==== Supplied material

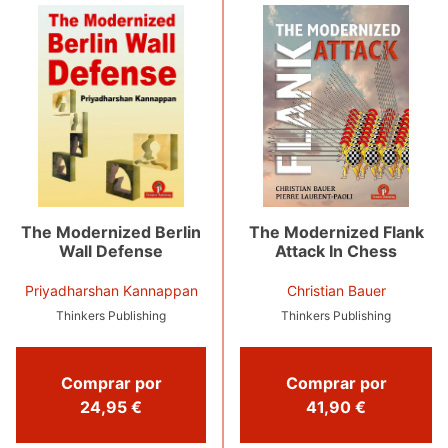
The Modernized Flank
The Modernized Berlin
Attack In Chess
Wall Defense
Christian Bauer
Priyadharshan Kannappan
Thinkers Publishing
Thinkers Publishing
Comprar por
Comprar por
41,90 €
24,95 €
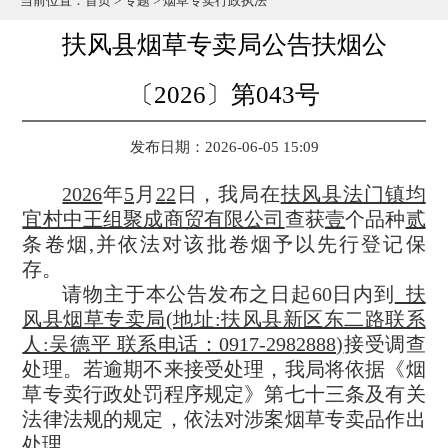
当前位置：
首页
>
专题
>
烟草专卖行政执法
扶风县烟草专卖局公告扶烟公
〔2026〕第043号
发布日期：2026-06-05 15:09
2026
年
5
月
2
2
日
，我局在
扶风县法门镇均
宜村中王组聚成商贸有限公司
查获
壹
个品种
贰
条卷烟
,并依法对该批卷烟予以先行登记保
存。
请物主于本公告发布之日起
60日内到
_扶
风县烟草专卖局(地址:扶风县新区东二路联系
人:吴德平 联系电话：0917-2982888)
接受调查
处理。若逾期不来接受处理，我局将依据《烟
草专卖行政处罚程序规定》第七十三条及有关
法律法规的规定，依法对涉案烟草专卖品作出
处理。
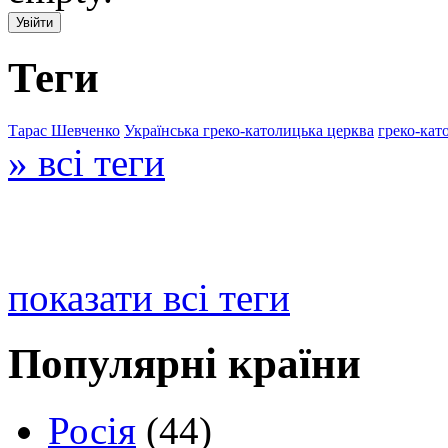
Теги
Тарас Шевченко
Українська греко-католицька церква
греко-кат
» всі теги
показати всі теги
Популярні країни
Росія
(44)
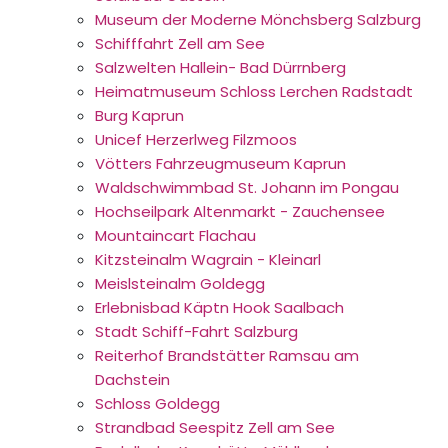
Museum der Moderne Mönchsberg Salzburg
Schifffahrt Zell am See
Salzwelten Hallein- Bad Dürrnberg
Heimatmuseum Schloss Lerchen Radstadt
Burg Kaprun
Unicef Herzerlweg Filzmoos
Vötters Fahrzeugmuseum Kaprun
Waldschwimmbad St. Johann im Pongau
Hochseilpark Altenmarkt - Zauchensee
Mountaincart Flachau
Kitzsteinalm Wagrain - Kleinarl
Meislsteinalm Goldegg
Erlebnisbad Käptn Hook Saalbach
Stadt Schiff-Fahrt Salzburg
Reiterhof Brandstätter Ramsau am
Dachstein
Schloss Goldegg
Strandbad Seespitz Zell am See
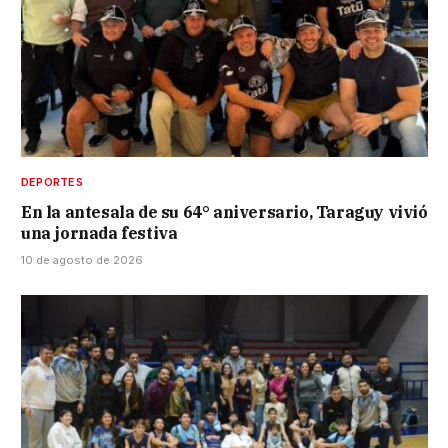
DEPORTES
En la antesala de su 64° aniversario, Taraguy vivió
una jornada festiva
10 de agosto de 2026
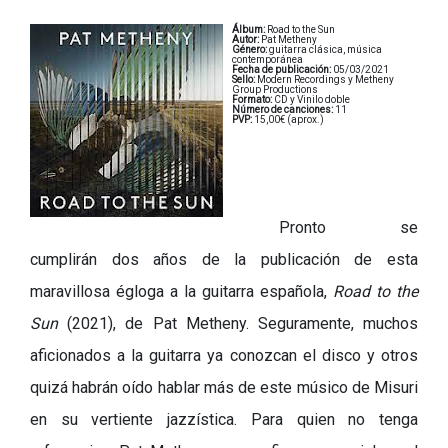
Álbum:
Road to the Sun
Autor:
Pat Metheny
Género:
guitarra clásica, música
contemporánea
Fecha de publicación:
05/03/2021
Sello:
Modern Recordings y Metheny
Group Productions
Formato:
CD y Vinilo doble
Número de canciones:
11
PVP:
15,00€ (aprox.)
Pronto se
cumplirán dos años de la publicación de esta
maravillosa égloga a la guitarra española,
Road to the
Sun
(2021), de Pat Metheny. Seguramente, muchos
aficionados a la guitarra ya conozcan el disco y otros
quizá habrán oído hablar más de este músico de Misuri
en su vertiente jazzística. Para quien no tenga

========

* Instruction: Can you transcribe every line of text in the material above, word for word and in the same order, without including any of the pictures in your answer?

* Exercise solution:
The Modernized Flank
The Modernized Berlin
Attack In Chess
Wall Defense
Christian Bauer
Priyadharshan Kannappan
Thinkers Publishing
Thinkers Publishing
Comprar por
Comprar por
41,90 €
24,95 €
当前位置：
首页
>
专题
>
烟草专卖行政执法
扶风县烟草专卖局公告扶烟公
〔2026〕第043号
发布日期：2026-06-05 15:09
2026
年
5
月
2
2
日
，我局在
扶风县法门镇均
宜村中王组聚成商贸有限公司
查获
壹
个品种
贰
条卷烟
,并依法对该批卷烟予以先行登记保
存。
请物主于本公告发布之日起
60日内到
_扶
风县烟草专卖局(地址:扶风县新区东二路联系
人:吴德平 联系电话：0917-2982888)
接受调查
处理。若逾期不来接受处理，我局将依据《烟
草专卖行政处罚程序规定》第七十三条及有关
法律法规的规定，依法对涉案烟草专卖品作出
处理。
Теги
Тарас Шевченко
Українська греко-католицька церква
греко-кат
» всі теги
показати всі теги
Популярні країни
Росія
(44)
Museum der Moderne Mönchsberg Salzburg
Schifffahrt Zell am See
Salzwelten Hallein- Bad Dürrnberg
Heimatmuseum Schloss Lerchen Radstadt
Burg Kaprun
Unicef Herzerlweg Filzmoos
Vötters Fahrzeugmuseum Kaprun
Waldschwimmbad St. Johann im Pongau
Hochseilpark Altenmarkt - Zauchensee
Mountaincart Flachau
Kitzsteinalm Wagrain - Kleinarl
Meislsteinalm Goldegg
Erlebnisbad Käptn Hook Saalbach
Stadt Schiff-Fahrt Salzburg
Reiterhof Brandstätter Ramsau am
Dachstein
Schloss Goldegg
Strandbad Seespitz Zell am See
DEPORTES
En la antesala de su 64° aniversario, Taraguy vivió
una jornada festiva
10 de agosto de 2026
Álbum:
Road to the Sun
Autor:
Pat Metheny
Género:
guitarra clásica, música
contemporánea
Fecha de publicación:
05/03/2021
Sello:
Modern Recordings y Metheny
Group Productions
Formato:
CD y Vinilo doble
Número de canciones:
11
PVP:
15,00€ (aprox.)
Pronto se
cumplirán dos años de la publicación de esta
maravillosa égloga a la guitarra española,
Road to the
Sun
(2021), de Pat Metheny. Seguramente, muchos
aficionados a la guitarra ya conozcan el disco y otros
quizá habrán oído hablar más de este músico de Misuri
en su vertiente jazzística. Para quien no tenga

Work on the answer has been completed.